To solve the above equation, there is an issue that we need to deal with. The problem is that the integrals \(\mathbb{E}[x|y], \mathbb{E}[1-x^2|y]\) are not known analytically. Approximations are possible by either making assumptions about the noise
I am assuming that for practical engineering applications, the goal is to reduce the amount of “sitting in front of your desk with a pen and think for half a day”-type of experiences, and solve numerical problems that are rather generic (i.e. I throw you a system of stochastic equations, you give me the answer). Therefore, perhaps the methodology adopted in
\begin{equation} \label{eqn:regression-problem} \mathbb{E}[z(x, y, \xi)|y] \approx m(y;\theta) \end{equation}
The above has implicit time dependence. \(m(y;\theta)\) is a parameterized function approximator that fits some observed values \(\{z_i, y_i\}_{i=1}^{N}\). A good question is that why this is necessarily better than blindly plugging data of \(\{y_i\}_{i=1}^N\) into a kernel density estimator. Showing this rigorously requires a few more posts, however, the reason underlies “physics-informed” methods, which is an interpolation between using hand calculations to derive formulas, and using nonparameteric methods and not caring about formulas at all.

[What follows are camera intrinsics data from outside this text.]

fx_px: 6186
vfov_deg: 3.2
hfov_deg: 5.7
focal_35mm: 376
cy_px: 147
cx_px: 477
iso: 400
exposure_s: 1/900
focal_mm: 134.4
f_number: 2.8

Suppose for now that we indeed use the regression method mentioned in \eqref{eqn:regression-problem}. Inevitably there will be errors, and that is kind of a problem since you are solving a PDE \eqref{eqn:reduced-order-pdf} with the wrong coefficients. At best (suppose we do not talk about pure math-type existence arguments), the numerical solution will have errors accumulating over time of the integration.
Suppose:
\begin{equation} \mathbb{E}[z|y] = m(y;\theta) + e(y; t) \end{equation}
where \(e\) is the (time-dependent) redisual of the estimation problem \eqref{eqn:regression-problem}. The residual enters through the PDE formally as the following:
\[\partial_t f_y + \widehat{\mathcal{L}}f_y = \underbrace{-\widehat{\mathcal{E}}f_y}_{\text{''model defect''}}\]where \(\mathcal{L} = \widehat{\mathcal{L}} + \widehat{\mathcal{E}}\), i.e. we make some error in the linear operator due to estimation.

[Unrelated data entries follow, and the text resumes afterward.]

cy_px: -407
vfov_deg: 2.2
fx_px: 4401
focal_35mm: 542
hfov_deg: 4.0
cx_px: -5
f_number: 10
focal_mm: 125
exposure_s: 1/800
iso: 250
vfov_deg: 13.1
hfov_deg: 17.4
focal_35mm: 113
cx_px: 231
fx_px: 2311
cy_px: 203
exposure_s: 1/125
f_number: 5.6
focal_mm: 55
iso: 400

One way to deal with this defect is to use observed values of \(\{y_i\}\) to correct what’s technically predicted by the Fokker-Planck equation/reduced order equation. This is the same idea where one tries to use PDE solutions to solve inverse problems in physics-informed neural nets. We propose to learn the defect term as follows, put \(S(y,t) := -\widehat{\mathcal{E}}f_y\).
If \(S(y,t)\) were known exactly, one would use operator splitting (e.g. Lie-Trotter) to solve:
\[\begin{cases} \partial_t f_y^{(1)} + \widehat{\mathcal{L}}f_y^{(1)} = 0 \\ f_y^{(1)}(y, t_n) = f_y(y,t_n) \end{cases}\]where \(f_y\) is an initial condition at \(t=t_n\), we are propagating the PDE to time \(t_{n+1}\). And then solve
\[\begin{cases} \partial_t f_y^{(2)} = S(y,t) \\ f_y^{(2)}(y, t_n) = f_y^{(1)}(y, t_{n+1}) \end{cases}\]\(f_y^{(2)}(y, t_{n+1})\) is our numerical solution at \(t=t_{n+1}\).

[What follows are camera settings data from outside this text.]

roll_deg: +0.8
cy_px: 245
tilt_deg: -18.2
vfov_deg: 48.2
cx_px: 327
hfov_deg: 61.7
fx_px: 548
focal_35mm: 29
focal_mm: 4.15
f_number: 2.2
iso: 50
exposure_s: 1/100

So we reviewed Lie-Trotter scheme. But, in the practical problem that we described, we do not know \(S(y,t)\). However, we can reverse-engineer it by considering the following
\[\begin{cases} \partial_t f_y^{(1)} + \widehat{\mathcal{L}}f_y^{(1)} = 0 \\ f_y^{(1)}(y, t_n) = \widehat{f}_y(y,t_n) \end{cases}\]where \(\widehat{f}_y\) is an empirical distribution from observed data \(\{y_i\}\). Then the model defect can be computed just from numerical differentiation:
\[\frac{\widehat{f}_{y}(y, t_{n+k}) - f_y^{(1)}(y, t_{n+k})}{k\Delta t} = \frac12(\underbrace{S(y, t_n)}_{\text{available at step $n$}} + S(y, t_{n+k}))\]then:
\[S(y, t_{n+k}) = 2\bigg(\frac{\widehat{f}_{y}(y, t_{n+k}) - f_y^{(1)}(y, t_{n+k})}{k\Delta t}\bigg) - S(y, t_n)\]This method is documented in my related papers (2024)
Potential Use Cases
-
One observes some histogram (e.g. sample attribute from a population), and suspects that this histogram changes in time according to some PDE model, and wish to make predictions cheaply.
-
Obtaining samples by accept-rejection sampling cheaply of a pre-defined quantity of interest depending on a set of stochastic constraints, and computing probabilistic profiles (e.g. moments), which is not possible with brute-force simulation, e.g. damages in rare cascading failures.